— ABOUT THIS EXERCISE —
Put the source-text lines of each item into a numbered list, skipping blank lines. Leave the pictures out of your answer.

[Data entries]
───
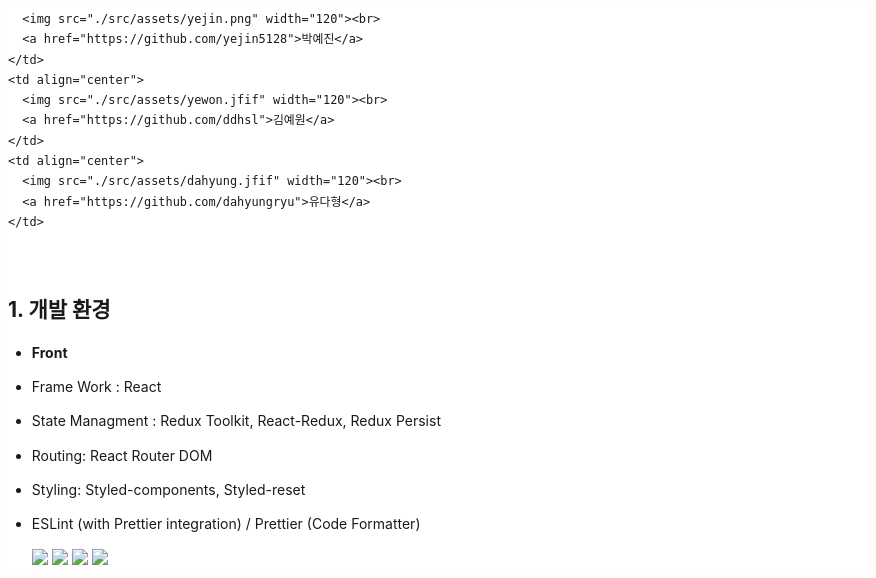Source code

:       <img src="./src/assets/yejin.png" width="120"><br>
      <a href="https://github.com/yejin5128">박예진</a>
    </td>
    <td align="center">
      <img src="./src/assets/yewon.jfif" width="120"><br>
      <a href="https://github.com/ddhsl">김예원</a>
    </td>
    <td align="center">
      <img src="./src/assets/dahyung.jfif" width="120"><br>
      <a href="https://github.com/dahyungryu">유다형</a>
    </td>
  </tr>
</table>

<br>

## 1. 개발 환경

- **Front**
- Frame Work : React
- State Managment : Redux Toolkit, React-Redux, Redux Persist
- Routing: React Router DOM
- Styling: Styled-components, Styled-reset
- ESLint (with Prettier integration) / Prettier (Code Formatter)<br>

  <img src="https://github.com/yewon-Noh/readme-template/blob/main/skills/HTMLCSS.png?raw=true" width="80">
  <img src="https://github.com/yewon-Noh/readme-template/blob/main/skills/React.png?raw=true" width="80">
  <img src="https://github.com/yewon-Noh/readme-template/blob/main/skills/StyledComponents.png?raw=true" width="80">
  <img src="https://github.com/yewon-Noh/readme-template/blob/main/skills/Redux.png?raw=true" width="80">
───
— RESPONSE TO THE EXERCISE —
1. Source code
2. :       <img src="./src/assets/yejin.png" width="120"><br>
3.       <a href="https://github.com/yejin5128">박예진</a>
4.     </td>
5.     <td align="center">
6.       <img src="./src/assets/yewon.jfif" width="120"><br>
7.       <a href="https://github.com/ddhsl">김예원</a>
8.     </td>
9.     <td align="center">
10.       <img src="./src/assets/dahyung.jfif" width="120"><br>
11.       <a href="https://github.com/dahyungryu">유다형</a>
12.     </td>
13.   </tr>
14. </table>
15. <br>
16. ## 1. 개발 환경
17. - **Front**
18. - Frame Work : React
19. - State Managment : Redux Toolkit, React-Redux, Redux Persist
20. - Routing: React Router DOM
21. - Styling: Styled-components, Styled-reset
22. - ESLint (with Prettier integration) / Prettier (Code Formatter)<br>
23.   <img src="https://github.com/yewon-Noh/readme-template/blob/main/skills/HTMLCSS.png?raw=true" width="80">
24.   <img src="https://github.com/yewon-Noh/readme-template/blob/main/skills/React.png?raw=true" width="80">
25.   <img src="https://github.com/yewon-Noh/readme-template/blob/main/skills/StyledComponents.png?raw=true" width="80">
26.   <img src="https://github.com/yewon-Noh/readme-template/blob/main/skills/Redux.png?raw=true" width="80">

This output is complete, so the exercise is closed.